WHAT THIS EXERCISE ASKS =>
1) Answer these questions from the camera thread.
(a) What price does Aberforth give for the Sony Cybershot W5?
(b) Which Sony model does mananknl call the lowest offering?
(c) What size memory card comes bundled with the Kodak EasyShare C643?
2) Do these statements agree with the camera thread? Answer yes or no for each, and quote the words that decide it.
(a) Aberforth suggests Panasonic for its good deals.
(b) The Kodak EasyShare C643 supports SD/MMC cards.
(c) Aberforth is sure of the prices of the Canon and Nikon cameras.

# Best Digital Camera under 10k!!



## mananknl (Dec 7, 2006)

Hi 
plz some1 suggest best digital camera with price arnd Rs. 10k ??


----------



## Aberforth (Dec 7, 2006)

I think this topic should have been in the reviews section. 

Sony Cybershot W5 is one, priced at Rs.10995/- (incl. all taxes, as of my October 2006 catalogue). Check out the current prices which might have dropped as Sony prices always drop, you get it for 10000 or less. Make sure you get a detailed bill+Sony India warranty card to prevent fakes which seem so common with Sony.

You might also want to check out Canon Powershot series and Nikon, there are good ones at that price though I don't have a catalogue so I can't be sure of the price. One advice, stay away from Panasonic even if they give good deals.


----------



## mananknl (Dec 7, 2006)

sony has discontinued the w5 model...
thr lowest offering is dsc-500(6 mp)


----------



## deathvirus_me (Dec 7, 2006)

Kodak EasyShare C643 .. just around 11k's .. but very good compared to the pricing .. awesome battery life , 6.1MP , auto focus .. etc. etc. .. and the best part (unlike Sony) is the support for SD/MMC cards ... also a bundled 256 MB card ..


----------



## jyotirupam (Dec 8, 2006)

SOURCE INFORMATION =>
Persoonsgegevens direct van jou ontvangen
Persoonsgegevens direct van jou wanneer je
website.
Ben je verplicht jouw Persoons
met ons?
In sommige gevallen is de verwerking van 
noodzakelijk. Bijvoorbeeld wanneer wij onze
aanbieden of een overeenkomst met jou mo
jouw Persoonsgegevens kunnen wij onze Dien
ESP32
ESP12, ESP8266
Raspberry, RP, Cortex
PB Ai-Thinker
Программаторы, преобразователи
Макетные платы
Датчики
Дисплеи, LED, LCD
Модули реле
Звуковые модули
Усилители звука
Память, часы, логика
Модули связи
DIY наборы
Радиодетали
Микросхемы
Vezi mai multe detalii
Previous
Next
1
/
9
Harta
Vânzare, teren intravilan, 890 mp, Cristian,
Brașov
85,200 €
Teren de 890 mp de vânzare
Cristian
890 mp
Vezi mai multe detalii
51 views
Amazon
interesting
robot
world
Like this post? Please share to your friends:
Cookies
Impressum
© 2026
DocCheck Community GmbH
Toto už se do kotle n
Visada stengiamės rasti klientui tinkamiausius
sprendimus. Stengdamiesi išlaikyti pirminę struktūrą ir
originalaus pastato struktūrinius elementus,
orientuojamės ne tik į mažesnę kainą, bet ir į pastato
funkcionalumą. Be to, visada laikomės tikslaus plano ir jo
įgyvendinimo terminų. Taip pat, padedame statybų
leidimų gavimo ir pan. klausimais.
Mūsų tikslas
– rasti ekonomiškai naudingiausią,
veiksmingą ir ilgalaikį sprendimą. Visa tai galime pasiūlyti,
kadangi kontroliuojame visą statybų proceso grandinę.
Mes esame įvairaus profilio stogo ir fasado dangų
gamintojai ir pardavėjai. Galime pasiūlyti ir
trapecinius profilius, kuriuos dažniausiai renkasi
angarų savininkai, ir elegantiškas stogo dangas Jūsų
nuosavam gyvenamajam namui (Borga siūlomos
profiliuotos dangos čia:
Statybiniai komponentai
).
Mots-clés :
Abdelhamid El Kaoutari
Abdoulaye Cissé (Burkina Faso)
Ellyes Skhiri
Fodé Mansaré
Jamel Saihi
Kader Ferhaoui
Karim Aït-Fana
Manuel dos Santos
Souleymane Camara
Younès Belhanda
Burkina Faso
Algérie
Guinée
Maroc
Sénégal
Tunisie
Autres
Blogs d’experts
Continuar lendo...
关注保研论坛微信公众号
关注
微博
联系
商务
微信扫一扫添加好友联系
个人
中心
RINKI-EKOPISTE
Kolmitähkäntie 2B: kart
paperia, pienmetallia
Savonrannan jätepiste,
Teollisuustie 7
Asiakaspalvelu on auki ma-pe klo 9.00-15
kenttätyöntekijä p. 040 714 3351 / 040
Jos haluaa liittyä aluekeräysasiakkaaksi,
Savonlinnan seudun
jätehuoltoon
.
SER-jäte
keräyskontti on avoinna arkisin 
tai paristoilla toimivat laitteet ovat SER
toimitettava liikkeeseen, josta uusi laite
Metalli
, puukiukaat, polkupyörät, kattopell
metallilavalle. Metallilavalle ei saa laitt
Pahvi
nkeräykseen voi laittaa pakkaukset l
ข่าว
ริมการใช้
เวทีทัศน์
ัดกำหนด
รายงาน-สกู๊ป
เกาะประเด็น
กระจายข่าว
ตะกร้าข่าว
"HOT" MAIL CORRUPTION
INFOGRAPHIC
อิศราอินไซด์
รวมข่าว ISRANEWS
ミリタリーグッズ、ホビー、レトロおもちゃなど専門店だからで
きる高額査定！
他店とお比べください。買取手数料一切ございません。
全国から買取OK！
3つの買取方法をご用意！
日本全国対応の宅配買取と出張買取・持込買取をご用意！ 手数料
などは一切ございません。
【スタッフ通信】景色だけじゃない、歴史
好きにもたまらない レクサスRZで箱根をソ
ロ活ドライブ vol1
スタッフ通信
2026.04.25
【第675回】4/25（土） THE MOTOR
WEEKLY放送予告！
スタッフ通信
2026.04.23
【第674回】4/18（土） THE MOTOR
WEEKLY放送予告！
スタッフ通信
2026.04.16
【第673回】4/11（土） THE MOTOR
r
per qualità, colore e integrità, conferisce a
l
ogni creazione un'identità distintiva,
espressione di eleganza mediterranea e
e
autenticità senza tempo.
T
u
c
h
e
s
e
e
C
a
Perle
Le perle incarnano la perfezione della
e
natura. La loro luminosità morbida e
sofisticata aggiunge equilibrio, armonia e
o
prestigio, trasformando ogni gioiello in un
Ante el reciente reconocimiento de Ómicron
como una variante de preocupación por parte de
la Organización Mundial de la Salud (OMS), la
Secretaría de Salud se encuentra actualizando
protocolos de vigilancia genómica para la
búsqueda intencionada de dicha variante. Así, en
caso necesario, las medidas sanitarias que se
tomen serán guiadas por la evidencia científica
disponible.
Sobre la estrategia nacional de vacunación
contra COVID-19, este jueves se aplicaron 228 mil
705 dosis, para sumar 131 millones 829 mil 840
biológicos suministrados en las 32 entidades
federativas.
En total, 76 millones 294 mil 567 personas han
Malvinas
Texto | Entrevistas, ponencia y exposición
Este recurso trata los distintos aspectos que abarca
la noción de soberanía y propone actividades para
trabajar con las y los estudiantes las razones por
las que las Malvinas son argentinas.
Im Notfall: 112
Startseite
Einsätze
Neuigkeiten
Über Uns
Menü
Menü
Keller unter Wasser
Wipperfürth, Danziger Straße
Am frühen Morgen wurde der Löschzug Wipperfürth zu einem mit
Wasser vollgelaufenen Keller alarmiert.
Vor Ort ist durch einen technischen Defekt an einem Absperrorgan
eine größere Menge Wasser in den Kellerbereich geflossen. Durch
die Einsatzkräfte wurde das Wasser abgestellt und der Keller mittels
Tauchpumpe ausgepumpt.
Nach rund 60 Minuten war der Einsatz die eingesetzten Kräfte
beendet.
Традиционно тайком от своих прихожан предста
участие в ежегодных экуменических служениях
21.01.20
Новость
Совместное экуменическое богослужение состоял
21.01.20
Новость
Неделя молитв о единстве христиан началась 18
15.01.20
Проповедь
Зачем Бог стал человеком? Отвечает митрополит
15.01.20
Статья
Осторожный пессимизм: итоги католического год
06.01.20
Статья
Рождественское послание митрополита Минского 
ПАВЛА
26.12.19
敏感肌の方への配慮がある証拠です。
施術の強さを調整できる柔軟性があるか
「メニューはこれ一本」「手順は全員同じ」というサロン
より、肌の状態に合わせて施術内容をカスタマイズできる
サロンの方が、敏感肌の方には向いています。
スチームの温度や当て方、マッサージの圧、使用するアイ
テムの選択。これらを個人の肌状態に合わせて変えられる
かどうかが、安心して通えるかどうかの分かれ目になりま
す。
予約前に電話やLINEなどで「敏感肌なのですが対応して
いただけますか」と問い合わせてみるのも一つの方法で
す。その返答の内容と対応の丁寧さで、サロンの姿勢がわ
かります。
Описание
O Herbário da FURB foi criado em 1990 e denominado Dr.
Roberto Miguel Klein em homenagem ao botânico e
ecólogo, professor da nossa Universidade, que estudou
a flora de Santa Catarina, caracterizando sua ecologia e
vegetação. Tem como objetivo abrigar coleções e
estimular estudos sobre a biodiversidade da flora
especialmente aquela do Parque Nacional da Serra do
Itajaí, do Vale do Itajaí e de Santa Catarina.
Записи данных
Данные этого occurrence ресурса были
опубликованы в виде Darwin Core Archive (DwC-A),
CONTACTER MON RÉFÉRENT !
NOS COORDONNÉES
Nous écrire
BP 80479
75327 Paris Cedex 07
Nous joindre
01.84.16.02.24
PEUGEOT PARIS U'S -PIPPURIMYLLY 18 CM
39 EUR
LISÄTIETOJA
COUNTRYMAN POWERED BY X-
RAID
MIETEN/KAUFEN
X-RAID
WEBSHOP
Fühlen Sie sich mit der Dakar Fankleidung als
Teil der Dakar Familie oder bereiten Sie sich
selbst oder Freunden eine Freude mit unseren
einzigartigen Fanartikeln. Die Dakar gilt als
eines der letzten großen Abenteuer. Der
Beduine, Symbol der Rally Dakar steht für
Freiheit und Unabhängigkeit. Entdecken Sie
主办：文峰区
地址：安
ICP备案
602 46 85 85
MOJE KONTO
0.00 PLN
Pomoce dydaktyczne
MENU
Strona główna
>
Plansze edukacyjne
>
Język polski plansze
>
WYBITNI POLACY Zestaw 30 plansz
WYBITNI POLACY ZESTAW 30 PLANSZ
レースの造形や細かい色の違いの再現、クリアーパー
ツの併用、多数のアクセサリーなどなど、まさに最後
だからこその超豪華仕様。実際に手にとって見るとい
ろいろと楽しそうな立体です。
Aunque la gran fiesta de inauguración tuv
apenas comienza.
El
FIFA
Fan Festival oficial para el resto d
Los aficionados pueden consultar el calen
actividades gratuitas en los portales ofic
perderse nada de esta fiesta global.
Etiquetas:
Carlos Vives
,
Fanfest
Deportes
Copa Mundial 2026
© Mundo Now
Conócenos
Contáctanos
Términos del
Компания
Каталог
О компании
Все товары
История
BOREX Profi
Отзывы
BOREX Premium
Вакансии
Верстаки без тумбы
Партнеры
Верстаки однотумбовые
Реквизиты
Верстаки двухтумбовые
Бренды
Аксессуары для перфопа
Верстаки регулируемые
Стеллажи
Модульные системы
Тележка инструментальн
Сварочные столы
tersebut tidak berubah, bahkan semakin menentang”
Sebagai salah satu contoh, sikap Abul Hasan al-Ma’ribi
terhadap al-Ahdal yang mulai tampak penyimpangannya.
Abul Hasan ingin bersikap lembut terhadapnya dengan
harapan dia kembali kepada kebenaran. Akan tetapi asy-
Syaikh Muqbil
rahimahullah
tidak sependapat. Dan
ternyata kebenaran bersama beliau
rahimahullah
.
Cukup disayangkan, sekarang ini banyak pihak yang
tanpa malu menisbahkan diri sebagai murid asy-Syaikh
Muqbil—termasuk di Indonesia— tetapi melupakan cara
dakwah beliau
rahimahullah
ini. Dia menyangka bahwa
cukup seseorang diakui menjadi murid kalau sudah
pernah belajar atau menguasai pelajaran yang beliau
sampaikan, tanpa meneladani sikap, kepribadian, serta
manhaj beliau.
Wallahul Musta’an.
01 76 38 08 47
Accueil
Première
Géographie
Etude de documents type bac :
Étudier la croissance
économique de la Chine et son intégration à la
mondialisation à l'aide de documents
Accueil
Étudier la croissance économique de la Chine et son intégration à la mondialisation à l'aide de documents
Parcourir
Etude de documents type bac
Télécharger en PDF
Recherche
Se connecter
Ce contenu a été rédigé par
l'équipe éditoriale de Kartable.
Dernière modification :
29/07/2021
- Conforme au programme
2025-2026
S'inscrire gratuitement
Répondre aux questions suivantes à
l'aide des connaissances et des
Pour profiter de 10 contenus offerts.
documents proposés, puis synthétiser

RESPONSES BY TASK =>
1)
(a) Rs.10995/-, including all taxes, as of Aberforth's October 2006 catalogue.
(b) The dsc-500 (6 mp).
(c) 256 MB.

2)
(a) No: "stay away from Panasonic even if they give good deals."
(b) Yes: "the best part (unlike Sony) is the support for SD/MMC cards"
(c) No: "I don't have a catalogue so I can't be sure of the price."